[[ Extracted data, beginning ]]

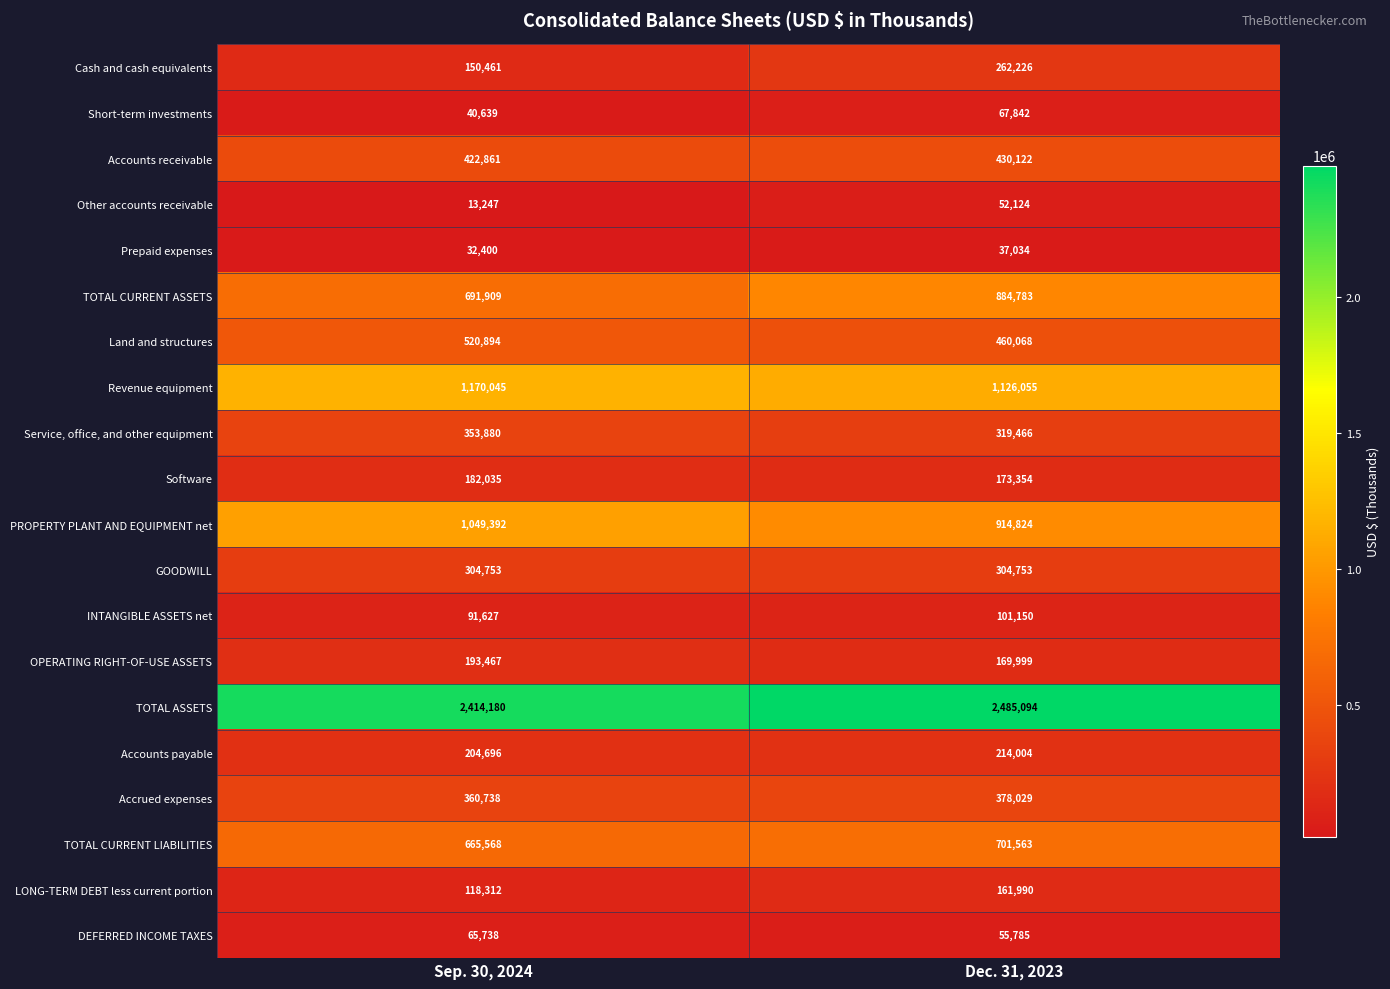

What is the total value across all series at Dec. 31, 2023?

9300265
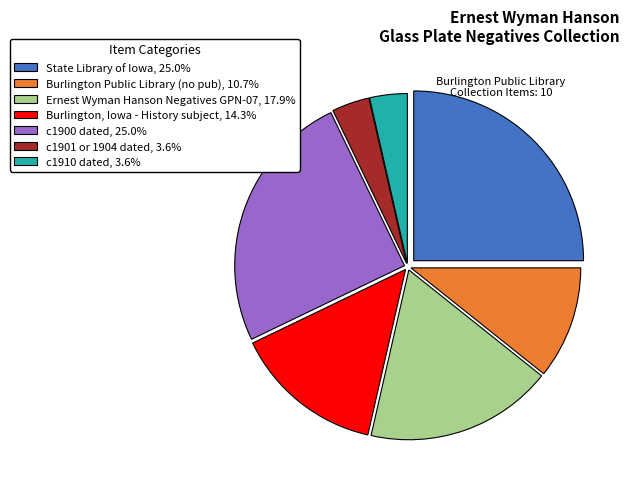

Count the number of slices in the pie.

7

[[ Extracted data, end ]]
[[ Extracted data, beginning ]]

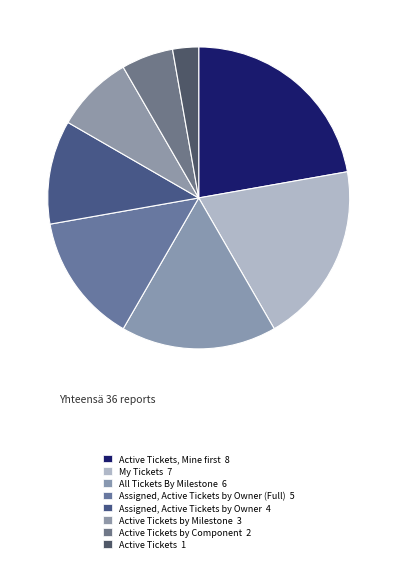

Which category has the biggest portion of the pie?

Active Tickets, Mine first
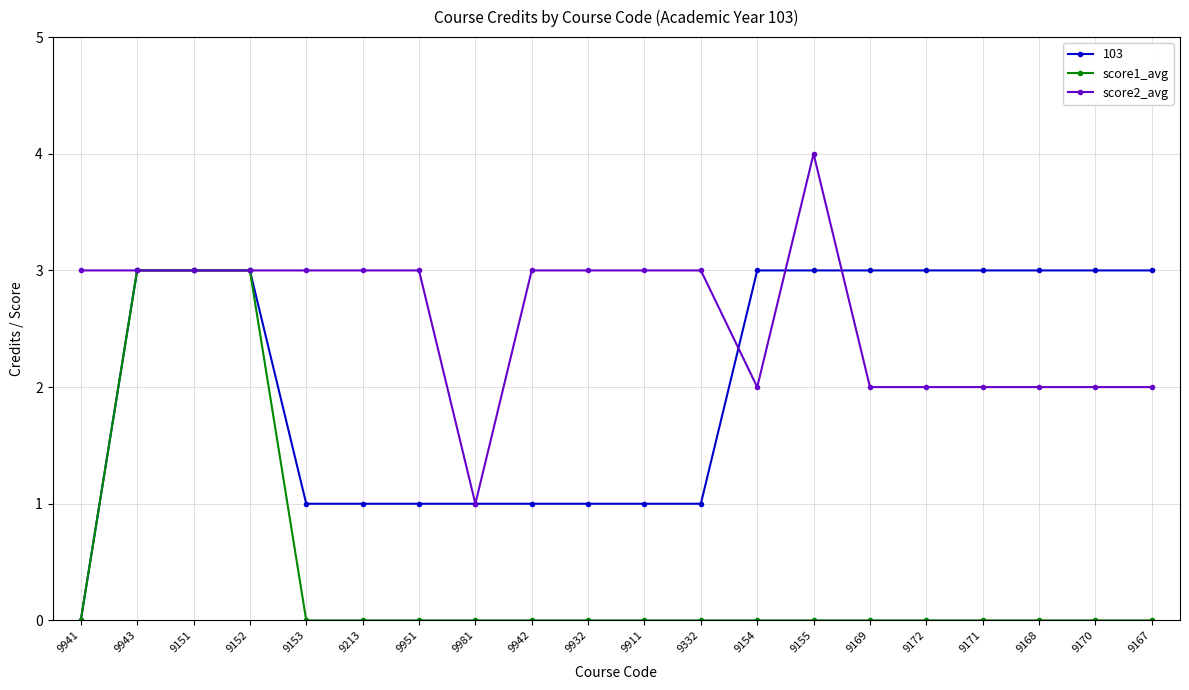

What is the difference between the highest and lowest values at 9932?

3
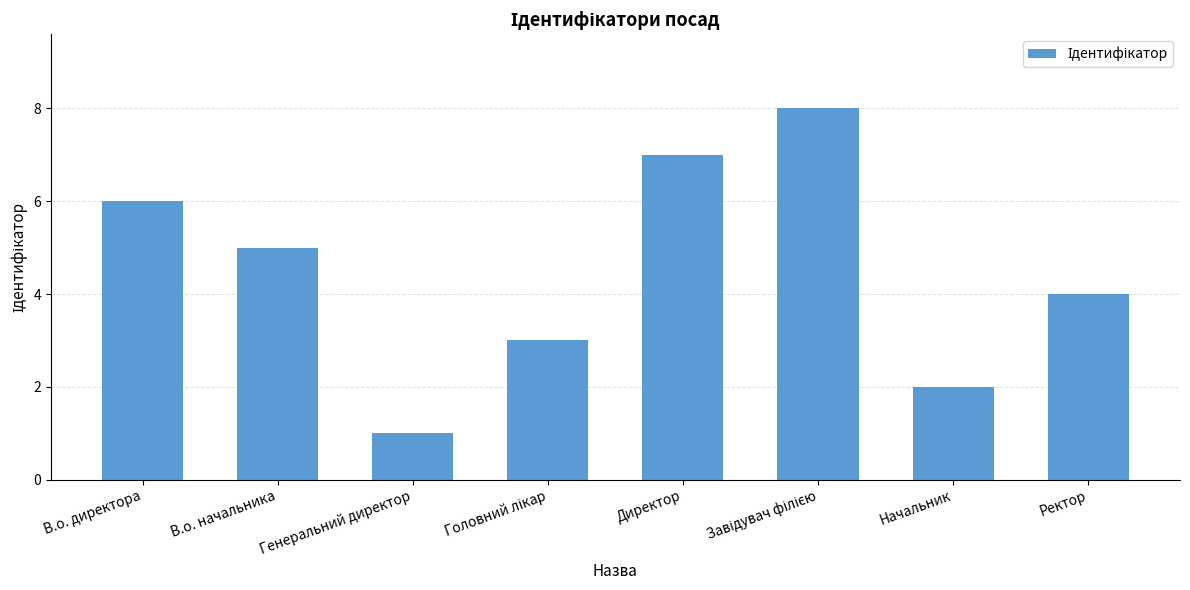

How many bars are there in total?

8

[[ Extracted data, end ]]

## Problem details
Rewrite the lines above as a Markdown table, starting with the line containing "What is the total" and ending with the line containing "Count the number of slices in the pie.", with both included. Use a "Row" column for the row number and a "Line" column for the line, skip blank lines, and leave out the pictures.

## Exercise response
| Row | Line |
|---|---|
| 1 | What is the total value across all series at Dec. 31, 2023? |
| 2 | 9300265 |
| 3 | Count the number of slices in the pie. |